2¬½ stars out of 4 -- Christy Lemire, Associated Press
The Express
Ernie Davis didn't carry a placard or attend sit-ins or register black voters in Alabama. He became a figure in the civil rights movement simply by running the football better than anyone else in college. "The Express" follows Davis from childhood to his early death from leukemia only a year after becoming the first African-American to win the coveted Heisman Trophy. Gary Fleder's film is less about football than about mortality and race. "The Express" begins in 1959 when Davis, a star of the Syracuse squad, is playing in Austin against a Texas team whose members can hardly draw a full breath for the racial invective they're spewing across the line of scrimmage. Before you know it, a teenage Davis (Rob Brown) is attending Syracuse University. Football coach Ben Schwartzwalder (Dennis Quaid) wants Davis so much that he strong-arms recent grad and football legend Jim Brown (Darrin Dewitt Henson) into visiting the Davis home and clinching the deal for the Orangemen. Quaid is almost pitch-perfect as the gruff, old-school mentor who becomes Davis' surrogate father. Davis is portrayed here as a tireless athlete who realizes that his triumphs on the field translate to pride for millions African-Americans.
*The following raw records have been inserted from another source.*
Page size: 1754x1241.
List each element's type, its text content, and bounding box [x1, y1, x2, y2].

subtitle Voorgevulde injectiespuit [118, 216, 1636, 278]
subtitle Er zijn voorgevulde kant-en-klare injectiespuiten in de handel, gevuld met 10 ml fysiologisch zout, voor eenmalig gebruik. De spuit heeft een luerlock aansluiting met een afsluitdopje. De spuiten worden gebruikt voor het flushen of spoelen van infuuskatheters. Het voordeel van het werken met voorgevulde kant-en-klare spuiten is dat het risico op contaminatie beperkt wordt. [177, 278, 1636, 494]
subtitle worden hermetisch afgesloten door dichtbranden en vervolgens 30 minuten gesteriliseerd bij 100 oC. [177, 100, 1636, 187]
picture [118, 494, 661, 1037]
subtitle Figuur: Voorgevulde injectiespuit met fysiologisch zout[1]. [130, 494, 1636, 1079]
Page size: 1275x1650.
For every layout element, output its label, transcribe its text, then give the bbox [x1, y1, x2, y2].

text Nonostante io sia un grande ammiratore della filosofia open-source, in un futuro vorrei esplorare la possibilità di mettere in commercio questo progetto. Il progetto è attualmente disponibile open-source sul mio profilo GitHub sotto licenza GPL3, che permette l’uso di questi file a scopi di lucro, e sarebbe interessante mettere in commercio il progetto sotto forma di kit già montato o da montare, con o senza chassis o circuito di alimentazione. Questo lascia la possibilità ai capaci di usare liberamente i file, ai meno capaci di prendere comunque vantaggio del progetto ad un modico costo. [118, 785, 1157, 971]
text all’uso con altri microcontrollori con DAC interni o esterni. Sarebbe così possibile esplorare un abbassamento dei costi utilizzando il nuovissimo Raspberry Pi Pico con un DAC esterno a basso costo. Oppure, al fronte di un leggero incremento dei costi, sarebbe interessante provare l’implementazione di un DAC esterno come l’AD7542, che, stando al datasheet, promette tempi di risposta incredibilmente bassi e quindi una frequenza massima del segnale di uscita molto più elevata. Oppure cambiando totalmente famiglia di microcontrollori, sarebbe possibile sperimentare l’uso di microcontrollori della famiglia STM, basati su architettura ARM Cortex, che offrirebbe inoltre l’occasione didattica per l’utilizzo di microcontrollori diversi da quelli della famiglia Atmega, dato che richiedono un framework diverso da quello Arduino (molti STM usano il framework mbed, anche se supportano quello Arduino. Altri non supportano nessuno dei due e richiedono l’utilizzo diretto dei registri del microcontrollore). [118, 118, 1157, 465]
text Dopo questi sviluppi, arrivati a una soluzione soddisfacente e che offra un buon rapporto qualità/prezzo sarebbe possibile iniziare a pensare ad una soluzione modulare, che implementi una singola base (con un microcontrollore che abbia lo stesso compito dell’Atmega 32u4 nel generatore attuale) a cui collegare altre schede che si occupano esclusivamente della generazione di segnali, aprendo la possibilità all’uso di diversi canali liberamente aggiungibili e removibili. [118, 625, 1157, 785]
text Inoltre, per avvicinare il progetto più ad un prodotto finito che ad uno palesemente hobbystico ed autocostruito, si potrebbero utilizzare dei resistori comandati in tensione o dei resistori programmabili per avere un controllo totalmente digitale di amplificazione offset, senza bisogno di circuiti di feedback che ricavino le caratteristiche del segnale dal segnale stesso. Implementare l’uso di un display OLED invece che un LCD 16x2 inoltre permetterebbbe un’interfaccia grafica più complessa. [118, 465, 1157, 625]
Rated PG for thematic content, violence and language involving racism, and for brief sensuality. 2 hours and 9 minutes.
3 stars -- Robert W. Butler, McClatchy-Tribune
Quarantine
"Quarantine" is a movie testament to craftsmanship and commitment. The best "Blair Witch" knockoff of them all is basically a zombie movie seen through the viewfinder of a TV news camera - that "found footage" "Blair Witch" Project conceit. But think about what it takes to make that come off - the camera blocking and staging, the choreography that gets our stars and the lights and mikes and camera from one perfect spot to capture what's happening to the next perfect spot, with enough jarring, jumpy bumps in the Steadicam to make it all so nauseatingly real. The jerky motion of the camera may make you sick because this sort of horror isn't to every taste. But "Quarantine" is the first of the "Blair Witch" clones to rip it off without embarrassing those doing the ripping off.
Rated R for bloody violent and disturbing content, terror and language. 89 minutes.
3 stars out of 5 -- Roger Moore, McClatchy Tribune
Beverly Hills Chihuahua
Only the meanest of grouches can resist a talking-animal movie. The titular heroine is Chloe (Drew Barrymore), a pooch pampered by her owner Viv (Jamie Lee Curtis). When Viv has to travel out of the country on business, she entrusts the dog to the care of her niece, Rachel (Piper Perabo), who isn't quite as enamored of the pint-size princess. When her friends seduce her into a weekend excursion to Mexico, Rachel takes Chloe along. Other canines include Papi (George Lopez), a love-struck Chihuahua who will do anything to win Chloe's paw, and El Diablo (Edward James Olmos), a dangerous Doberman working for the bad guys. The sequence is funny, unexpected and imaginative. The rest of "Beverly Hills Chihuahua" is merely cute.
Rated PG for some mildly scary moments of dogs in peril. 85 minutes.
2 stars -- Rene Rodriguez, McClatchy-Tribune
Fireproof
"Fireproof" is the latest film from that cinematic congregation of Sherwood Baptist Church of Albany, Ga. The new film has a bigger-name cast, headed by former "Growing Pains" star and Christian film mainstay Kirk Cameron. The movie is preachy, overwrought emotionally and dully scripted. Cameron plays Caleb Holt, the Albany fire chief, a can-do guy in a righteous profession. His wife, Catherine (Erin Bethea), has gone back to work and isn't doing all the housework any more. And the marriage is in trouble. It's burning down. What can they do to make it "fireproof?"
Rated PG for thematic material involving teen drug and alcohol use, and for some disturbing images. 2 hours, 17 minutes.